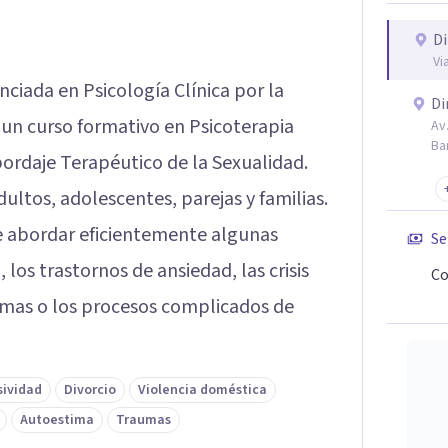
Di
Vi
enciada en Psicología Clínica por la
Di
 un curso formativo en Psicoterapia
Av
Ba
bordaje Terapéutico de la Sexualidad.
dultos, adolescentes, parejas y familias.
te abordar eficientemente algunas
Se
los trastornos de ansiedad, las crisis
Co
aumas o los procesos complicados de
sividad
Divorcio
Violencia doméstica
Autoestima
Traumas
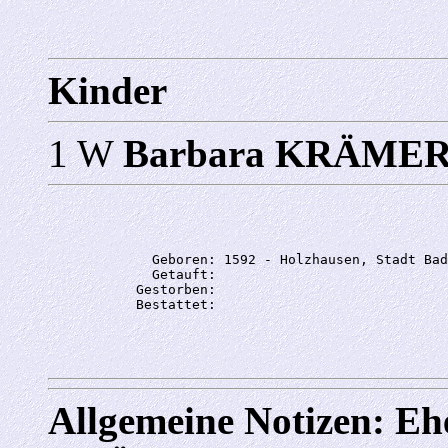
Kinder
1 W
Barbara KRÄME
             Geboren: 1592 - Holzhausen, Stadt Bad
             Getauft: 

           Gestorben: 

Allgemeine Notizen: Eh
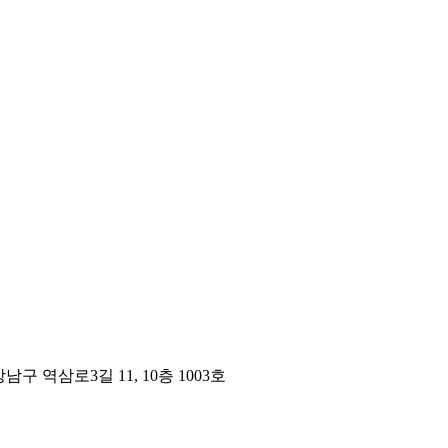
구 역삼로3길 11, 10층 1003호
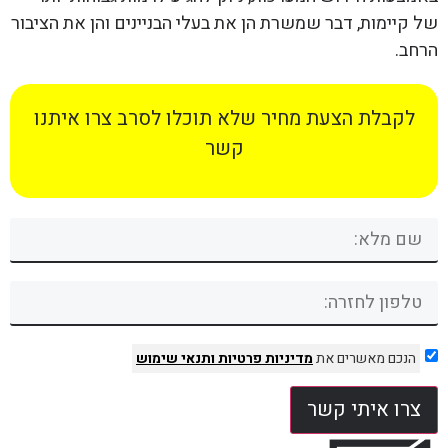
של קיימות, דבר שמשרת הן את בעלי הבניינים והן את הציבור
הרחב.
לקבלת הצעת מחיר שלא תוכלו לסרב צרו איתנו
קשר
הנכם מאשרים את
מדיניות פרטיות
ותנאי שימוש
צרו איתי קשר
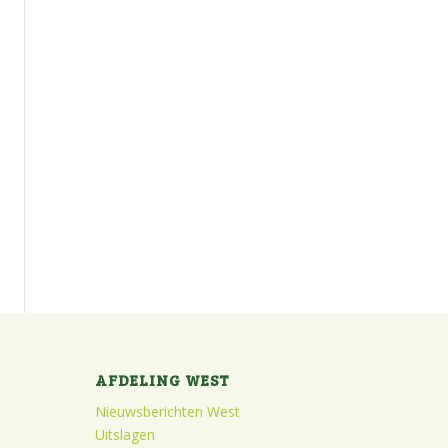
AFDELING WEST
Nieuwsberichten West
Uitslagen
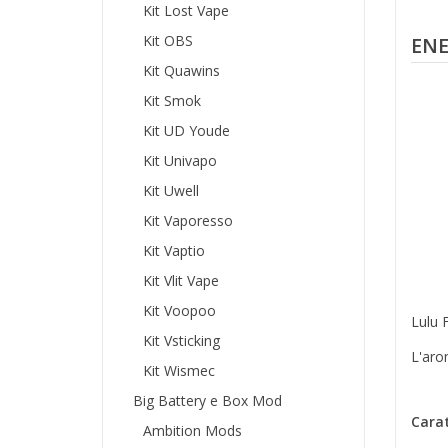
Kit Lost Vape
Kit OBS
ENE
Kit Quawins
Kit Smok
Kit UD Youde
Kit Univapo
Kit Uwell
Kit Vaporesso
Kit Vaptio
Kit Vlit Vape
Kit Voopoo
Lulu 
Kit Vsticking
L'aro
Kit Wismec
Big Battery e Box Mod
Carat
Ambition Mods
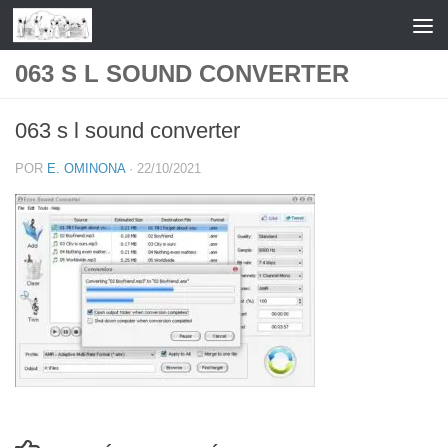
Saltar al contenido
063 S L SOUND CONVERTER
063 s l sound converter
POR
E. OMINONA
·
22/10/2021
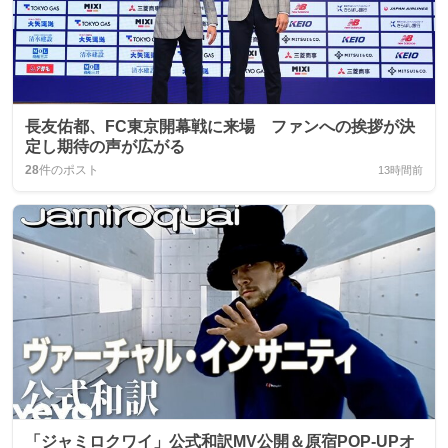
長友佑都、FC東京開幕戦に来場 ファンへの挨拶が決
定し期待の声が広がる
28
件のポスト
13時間前
「ジャミロクワイ」公式和訳MV公開＆原宿POP‑UPオ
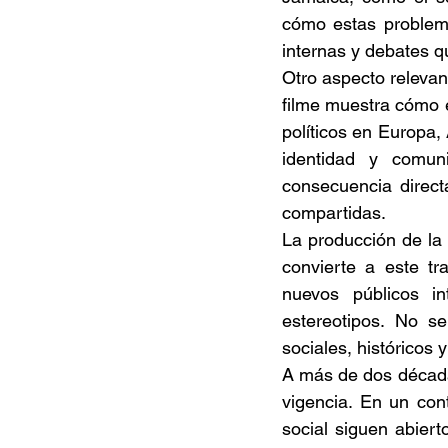
cómo estas problemá
internas y debates q
Otro aspecto relevant
filme muestra cómo e
políticos en Europa, 
identidad y comun
consecuencia direct
compartidas. 
La producción de la
convierte a este tr
nuevos públicos i
estereotipos. No s
sociales, históricos y
A más de dos década
vigencia. En un cont
social siguen abier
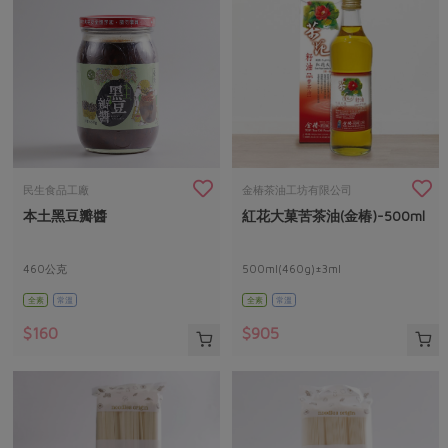
民生食品工廠
金椿茶油工坊有限公司
本土黑豆瓣醬
紅花大菓苦茶油(金椿)-500ml
460公克
500ml(460g)±3ml
全素
常溫
全素
常溫
$160
$905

-=-=-

Work task ->
In the data, find how many lines hold the string "cómo", and answer with the number only.

Exercise output ->
2